# Description of the task
Each line from the one containing "high-resolution micrograph shows" through the last line of the data below is to be written out verbatim, and nothing more.

# Source data
++++++++
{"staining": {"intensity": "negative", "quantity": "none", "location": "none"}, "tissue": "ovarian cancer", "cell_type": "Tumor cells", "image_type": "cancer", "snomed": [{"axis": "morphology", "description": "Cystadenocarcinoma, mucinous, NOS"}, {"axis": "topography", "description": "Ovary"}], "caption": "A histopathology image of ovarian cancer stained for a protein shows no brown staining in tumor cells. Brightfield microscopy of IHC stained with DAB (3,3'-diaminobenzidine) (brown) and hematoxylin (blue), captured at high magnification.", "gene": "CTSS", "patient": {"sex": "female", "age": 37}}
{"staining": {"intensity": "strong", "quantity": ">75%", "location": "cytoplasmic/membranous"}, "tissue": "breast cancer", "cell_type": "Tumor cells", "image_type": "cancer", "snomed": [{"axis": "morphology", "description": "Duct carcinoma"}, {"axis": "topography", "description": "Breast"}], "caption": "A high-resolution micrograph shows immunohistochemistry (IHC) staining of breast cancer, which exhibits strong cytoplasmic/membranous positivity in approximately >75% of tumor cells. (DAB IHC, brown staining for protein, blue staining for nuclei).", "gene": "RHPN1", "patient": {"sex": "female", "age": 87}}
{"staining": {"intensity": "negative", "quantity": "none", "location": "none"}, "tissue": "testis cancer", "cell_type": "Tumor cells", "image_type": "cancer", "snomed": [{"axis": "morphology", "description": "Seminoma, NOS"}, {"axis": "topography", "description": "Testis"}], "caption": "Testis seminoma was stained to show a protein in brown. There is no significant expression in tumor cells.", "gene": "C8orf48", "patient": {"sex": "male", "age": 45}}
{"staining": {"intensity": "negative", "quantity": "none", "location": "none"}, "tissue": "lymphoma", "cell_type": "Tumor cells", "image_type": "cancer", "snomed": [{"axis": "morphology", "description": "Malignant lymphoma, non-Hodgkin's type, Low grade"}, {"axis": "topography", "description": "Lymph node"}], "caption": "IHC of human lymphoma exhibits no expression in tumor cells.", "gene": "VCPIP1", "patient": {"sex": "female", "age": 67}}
++++++++
# Response
{"staining": {"intensity": "strong", "quantity": ">75%", "location": "cytoplasmic/membranous"}, "tissue": "breast cancer", "cell_type": "Tumor cells", "image_type": "cancer", "snomed": [{"axis": "morphology", "description": "Duct carcinoma"}, {"axis": "topography", "description": "Breast"}], "caption": "A high-resolution micrograph shows immunohistochemistry (IHC) staining of breast cancer, which exhibits strong cytoplasmic/membranous positivity in approximately >75% of tumor cells. (DAB IHC, brown staining for protein, blue staining for nuclei).", "gene": "RHPN1", "patient": {"sex": "female", "age": 87}}
{"staining": {"intensity": "negative", "quantity": "none", "location": "none"}, "tissue": "testis cancer", "cell_type": "Tumor cells", "image_type": "cancer", "snomed": [{"axis": "morphology", "description": "Seminoma, NOS"}, {"axis": "topography", "description": "Testis"}], "caption": "Testis seminoma was stained to show a protein in brown. There is no significant expression in tumor cells.", "gene": "C8orf48", "patient": {"sex": "male", "age": 45}}
{"staining": {"intensity": "negative", "quantity": "none", "location": "none"}, "tissue": "lymphoma", "cell_type": "Tumor cells", "image_type": "cancer", "snomed": [{"axis": "morphology", "description": "Malignant lymphoma, non-Hodgkin's type, Low grade"}, {"axis": "topography", "description": "Lymph node"}], "caption": "IHC of human lymphoma exhibits no expression in tumor cells.", "gene": "VCPIP1", "patient": {"sex": "female", "age": 67}}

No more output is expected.